Supplied material:
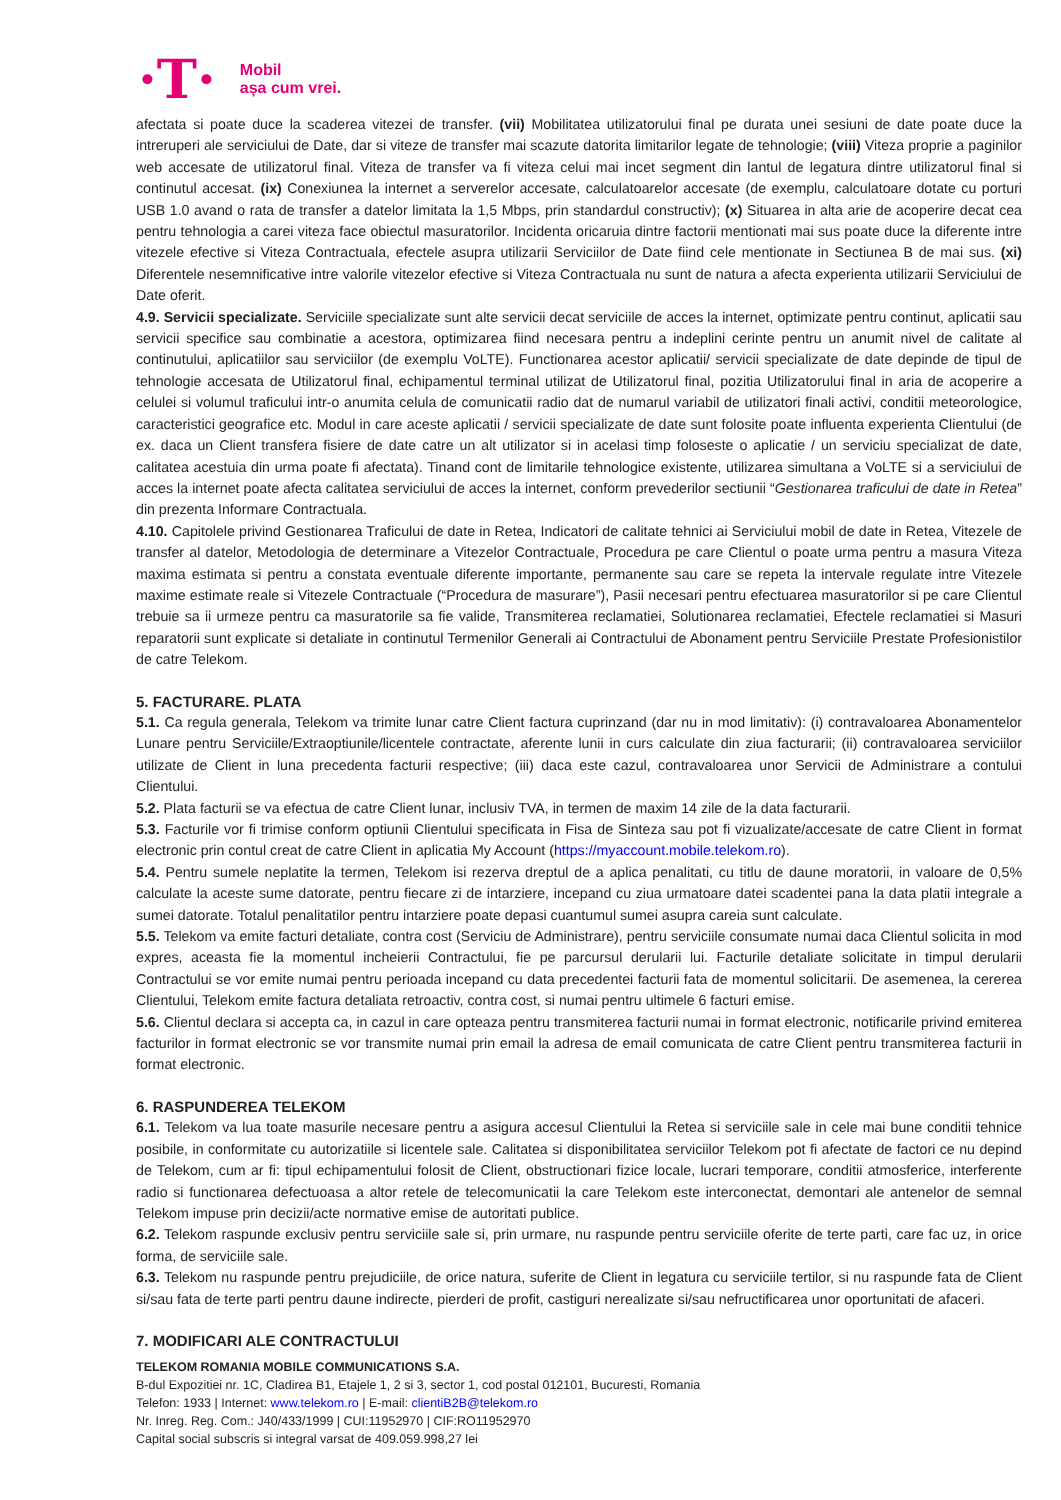·T· Mobil
așa cum vrei.
afectata si poate duce la scaderea vitezei de transfer. (vii) Mobilitatea utilizatorului final pe durata unei sesiuni de date poate duce la intreruperi ale serviciului de Date, dar si viteze de transfer mai scazute datorita limitarilor legate de tehnologie; (viii) Viteza proprie a paginilor web accesate de utilizatorul final. Viteza de transfer va fi viteza celui mai incet segment din lantul de legatura dintre utilizatorul final si continutul accesat. (ix) Conexiunea la internet a serverelor accesate, calculatoarelor accesate (de exemplu, calculatoare dotate cu porturi USB 1.0 avand o rata de transfer a datelor limitata la 1,5 Mbps, prin standardul constructiv); (x) Situarea in alta arie de acoperire decat cea pentru tehnologia a carei viteza face obiectul masuratorilor. Incidenta oricaruia dintre factorii mentionati mai sus poate duce la diferente intre vitezele efective si Viteza Contractuala, efectele asupra utilizarii Serviciilor de Date fiind cele mentionate in Sectiunea B de mai sus. (xi) Diferentele nesemnificative intre valorile vitezelor efective si Viteza Contractuala nu sunt de natura a afecta experienta utilizarii Serviciului de Date oferit.
4.9. Servicii specializate. Serviciile specializate sunt alte servicii decat serviciile de acces la internet, optimizate pentru continut, aplicatii sau servicii specifice sau combinatie a acestora, optimizarea fiind necesara pentru a indeplini cerinte pentru un anumit nivel de calitate al continutului, aplicatiilor sau serviciilor (de exemplu VoLTE). Functionarea acestor aplicatii/ servicii specializate de date depinde de tipul de tehnologie accesata de Utilizatorul final, echipamentul terminal utilizat de Utilizatorul final, pozitia Utilizatorului final in aria de acoperire a celulei si volumul traficului intr-o anumita celula de comunicatii radio dat de numarul variabil de utilizatori finali activi, conditii meteorologice, caracteristici geografice etc. Modul in care aceste aplicatii / servicii specializate de date sunt folosite poate influenta experienta Clientului (de ex. daca un Client transfera fisiere de date catre un alt utilizator si in acelasi timp foloseste o aplicatie / un serviciu specializat de date, calitatea acestuia din urma poate fi afectata). Tinand cont de limitarile tehnologice existente, utilizarea simultana a VoLTE si a serviciului de acces la internet poate afecta calitatea serviciului de acces la internet, conform prevederilor sectiunii “Gestionarea traficului de date in Retea” din prezenta Informare Contractuala.
4.10. Capitolele privind Gestionarea Traficului de date in Retea, Indicatori de calitate tehnici ai Serviciului mobil de date in Retea, Vitezele de transfer al datelor, Metodologia de determinare a Vitezelor Contractuale, Procedura pe care Clientul o poate urma pentru a masura Viteza maxima estimata si pentru a constata eventuale diferente importante, permanente sau care se repeta la intervale regulate intre Vitezele maxime estimate reale si Vitezele Contractuale (“Procedura de masurare”), Pasii necesari pentru efectuarea masuratorilor si pe care Clientul trebuie sa ii urmeze pentru ca masuratorile sa fie valide, Transmiterea reclamatiei, Solutionarea reclamatiei, Efectele reclamatiei si Masuri reparatorii sunt explicate si detaliate in continutul Termenilor Generali ai Contractului de Abonament pentru Serviciile Prestate Profesionistilor de catre Telekom.
5. FACTURARE. PLATA
5.1. Ca regula generala, Telekom va trimite lunar catre Client factura cuprinzand (dar nu in mod limitativ): (i) contravaloarea Abonamentelor Lunare pentru Serviciile/Extraoptiunile/licentele contractate, aferente lunii in curs calculate din ziua facturarii; (ii) contravaloarea serviciilor utilizate de Client in luna precedenta facturii respective; (iii) daca este cazul, contravaloarea unor Servicii de Administrare a contului Clientului.
5.2. Plata facturii se va efectua de catre Client lunar, inclusiv TVA, in termen de maxim 14 zile de la data facturarii.
5.3. Facturile vor fi trimise conform optiunii Clientului specificata in Fisa de Sinteza sau pot fi vizualizate/accesate de catre Client in format electronic prin contul creat de catre Client in aplicatia My Account (https://myaccount.mobile.telekom.ro).
5.4. Pentru sumele neplatite la termen, Telekom isi rezerva dreptul de a aplica penalitati, cu titlu de daune moratorii, in valoare de 0,5% calculate la aceste sume datorate, pentru fiecare zi de intarziere, incepand cu ziua urmatoare datei scadentei pana la data platii integrale a sumei datorate. Totalul penalitatilor pentru intarziere poate depasi cuantumul sumei asupra careia sunt calculate.
5.5. Telekom va emite facturi detaliate, contra cost (Serviciu de Administrare), pentru serviciile consumate numai daca Clientul solicita in mod expres, aceasta fie la momentul incheierii Contractului, fie pe parcursul derularii lui. Facturile detaliate solicitate in timpul derularii Contractului se vor emite numai pentru perioada incepand cu data precedentei facturii fata de momentul solicitarii. De asemenea, la cererea Clientului, Telekom emite factura detaliata retroactiv, contra cost, si numai pentru ultimele 6 facturi emise.
5.6. Clientul declara si accepta ca, in cazul in care opteaza pentru transmiterea facturii numai in format electronic, notificarile privind emiterea facturilor in format electronic se vor transmite numai prin email la adresa de email comunicata de catre Client pentru transmiterea facturii in format electronic.
6. RASPUNDEREA TELEKOM
6.1. Telekom va lua toate masurile necesare pentru a asigura accesul Clientului la Retea si serviciile sale in cele mai bune conditii tehnice posibile, in conformitate cu autorizatiile si licentele sale. Calitatea si disponibilitatea serviciilor Telekom pot fi afectate de factori ce nu depind de Telekom, cum ar fi: tipul echipamentului folosit de Client, obstructionari fizice locale, lucrari temporare, conditii atmosferice, interferente radio si functionarea defectuoasa a altor retele de telecomunicatii la care Telekom este interconectat, demontari ale antenelor de semnal Telekom impuse prin decizii/acte normative emise de autoritati publice.
6.2. Telekom raspunde exclusiv pentru serviciile sale si, prin urmare, nu raspunde pentru serviciile oferite de terte parti, care fac uz, in orice forma, de serviciile sale.
6.3. Telekom nu raspunde pentru prejudiciile, de orice natura, suferite de Client in legatura cu serviciile tertilor, si nu raspunde fata de Client si/sau fata de terte parti pentru daune indirecte, pierderi de profit, castiguri nerealizate si/sau nefructificarea unor oportunitati de afaceri.
7. MODIFICARI ALE CONTRACTULUI
TELEKOM ROMANIA MOBILE COMMUNICATIONS S.A.
B-dul Expozitiei nr. 1C, Cladirea B1, Etajele 1, 2 si 3, sector 1, cod postal 012101, Bucuresti, Romania
Telefon: 1933 | Internet: www.telekom.ro | E-mail: clientiB2B@telekom.ro
Nr. Inreg. Reg. Com.: J40/433/1999 | CUI:11952970 | CIF:RO11952970
Capital social subscris si integral varsat de 409.059.998,27 lei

Directions: Reproduce the listing exactly. The pictures are to be omitted.

Exercise result:
·T· Mobil
așa cum vrei.
afectata si poate duce la scaderea vitezei de transfer. (vii) Mobilitatea utilizatorului final pe durata unei sesiuni de date poate duce la intreruperi ale serviciului de Date, dar si viteze de transfer mai scazute datorita limitarilor legate de tehnologie; (viii) Viteza proprie a paginilor web accesate de utilizatorul final. Viteza de transfer va fi viteza celui mai incet segment din lantul de legatura dintre utilizatorul final si continutul accesat. (ix) Conexiunea la internet a serverelor accesate, calculatoarelor accesate (de exemplu, calculatoare dotate cu porturi USB 1.0 avand o rata de transfer a datelor limitata la 1,5 Mbps, prin standardul constructiv); (x) Situarea in alta arie de acoperire decat cea pentru tehnologia a carei viteza face obiectul masuratorilor. Incidenta oricaruia dintre factorii mentionati mai sus poate duce la diferente intre vitezele efective si Viteza Contractuala, efectele asupra utilizarii Serviciilor de Date fiind cele mentionate in Sectiunea B de mai sus. (xi) Diferentele nesemnificative intre valorile vitezelor efective si Viteza Contractuala nu sunt de natura a afecta experienta utilizarii Serviciului de Date oferit.
4.9. Servicii specializate. Serviciile specializate sunt alte servicii decat serviciile de acces la internet, optimizate pentru continut, aplicatii sau servicii specifice sau combinatie a acestora, optimizarea fiind necesara pentru a indeplini cerinte pentru un anumit nivel de calitate al continutului, aplicatiilor sau serviciilor (de exemplu VoLTE). Functionarea acestor aplicatii/ servicii specializate de date depinde de tipul de tehnologie accesata de Utilizatorul final, echipamentul terminal utilizat de Utilizatorul final, pozitia Utilizatorului final in aria de acoperire a celulei si volumul traficului intr-o anumita celula de comunicatii radio dat de numarul variabil de utilizatori finali activi, conditii meteorologice, caracteristici geografice etc. Modul in care aceste aplicatii / servicii specializate de date sunt folosite poate influenta experienta Clientului (de ex. daca un Client transfera fisiere de date catre un alt utilizator si in acelasi timp foloseste o aplicatie / un serviciu specializat de date, calitatea acestuia din urma poate fi afectata). Tinand cont de limitarile tehnologice existente, utilizarea simultana a VoLTE si a serviciului de acces la internet poate afecta calitatea serviciului de acces la internet, conform prevederilor sectiunii “Gestionarea traficului de date in Retea” din prezenta Informare Contractuala.
4.10. Capitolele privind Gestionarea Traficului de date in Retea, Indicatori de calitate tehnici ai Serviciului mobil de date in Retea, Vitezele de transfer al datelor, Metodologia de determinare a Vitezelor Contractuale, Procedura pe care Clientul o poate urma pentru a masura Viteza maxima estimata si pentru a constata eventuale diferente importante, permanente sau care se repeta la intervale regulate intre Vitezele maxime estimate reale si Vitezele Contractuale (“Procedura de masurare”), Pasii necesari pentru efectuarea masuratorilor si pe care Clientul trebuie sa ii urmeze pentru ca masuratorile sa fie valide, Transmiterea reclamatiei, Solutionarea reclamatiei, Efectele reclamatiei si Masuri reparatorii sunt explicate si detaliate in continutul Termenilor Generali ai Contractului de Abonament pentru Serviciile Prestate Profesionistilor de catre Telekom.
5. FACTURARE. PLATA
5.1. Ca regula generala, Telekom va trimite lunar catre Client factura cuprinzand (dar nu in mod limitativ): (i) contravaloarea Abonamentelor Lunare pentru Serviciile/Extraoptiunile/licentele contractate, aferente lunii in curs calculate din ziua facturarii; (ii) contravaloarea serviciilor utilizate de Client in luna precedenta facturii respective; (iii) daca este cazul, contravaloarea unor Servicii de Administrare a contului Clientului.
5.2. Plata facturii se va efectua de catre Client lunar, inclusiv TVA, in termen de maxim 14 zile de la data facturarii.
5.3. Facturile vor fi trimise conform optiunii Clientului specificata in Fisa de Sinteza sau pot fi vizualizate/accesate de catre Client in format electronic prin contul creat de catre Client in aplicatia My Account (https://myaccount.mobile.telekom.ro).
5.4. Pentru sumele neplatite la termen, Telekom isi rezerva dreptul de a aplica penalitati, cu titlu de daune moratorii, in valoare de 0,5% calculate la aceste sume datorate, pentru fiecare zi de intarziere, incepand cu ziua urmatoare datei scadentei pana la data platii integrale a sumei datorate. Totalul penalitatilor pentru intarziere poate depasi cuantumul sumei asupra careia sunt calculate.
5.5. Telekom va emite facturi detaliate, contra cost (Serviciu de Administrare), pentru serviciile consumate numai daca Clientul solicita in mod expres, aceasta fie la momentul incheierii Contractului, fie pe parcursul derularii lui. Facturile detaliate solicitate in timpul derularii Contractului se vor emite numai pentru perioada incepand cu data precedentei facturii fata de momentul solicitarii. De asemenea, la cererea Clientului, Telekom emite factura detaliata retroactiv, contra cost, si numai pentru ultimele 6 facturi emise.
5.6. Clientul declara si accepta ca, in cazul in care opteaza pentru transmiterea facturii numai in format electronic, notificarile privind emiterea facturilor in format electronic se vor transmite numai prin email la adresa de email comunicata de catre Client pentru transmiterea facturii in format electronic.
6. RASPUNDEREA TELEKOM
6.1. Telekom va lua toate masurile necesare pentru a asigura accesul Clientului la Retea si serviciile sale in cele mai bune conditii tehnice posibile, in conformitate cu autorizatiile si licentele sale. Calitatea si disponibilitatea serviciilor Telekom pot fi afectate de factori ce nu depind de Telekom, cum ar fi: tipul echipamentului folosit de Client, obstructionari fizice locale, lucrari temporare, conditii atmosferice, interferente radio si functionarea defectuoasa a altor retele de telecomunicatii la care Telekom este interconectat, demontari ale antenelor de semnal Telekom impuse prin decizii/acte normative emise de autoritati publice.
6.2. Telekom raspunde exclusiv pentru serviciile sale si, prin urmare, nu raspunde pentru serviciile oferite de terte parti, care fac uz, in orice forma, de serviciile sale.
6.3. Telekom nu raspunde pentru prejudiciile, de orice natura, suferite de Client in legatura cu serviciile tertilor, si nu raspunde fata de Client si/sau fata de terte parti pentru daune indirecte, pierderi de profit, castiguri nerealizate si/sau nefructificarea unor oportunitati de afaceri.
7. MODIFICARI ALE CONTRACTULUI
TELEKOM ROMANIA MOBILE COMMUNICATIONS S.A.
B-dul Expozitiei nr. 1C, Cladirea B1, Etajele 1, 2 si 3, sector 1, cod postal 012101, Bucuresti, Romania
Telefon: 1933 | Internet: www.telekom.ro | E-mail: clientiB2B@telekom.ro
Nr. Inreg. Reg. Com.: J40/433/1999 | CUI:11952970 | CIF:RO11952970
Capital social subscris si integral varsat de 409.059.998,27 lei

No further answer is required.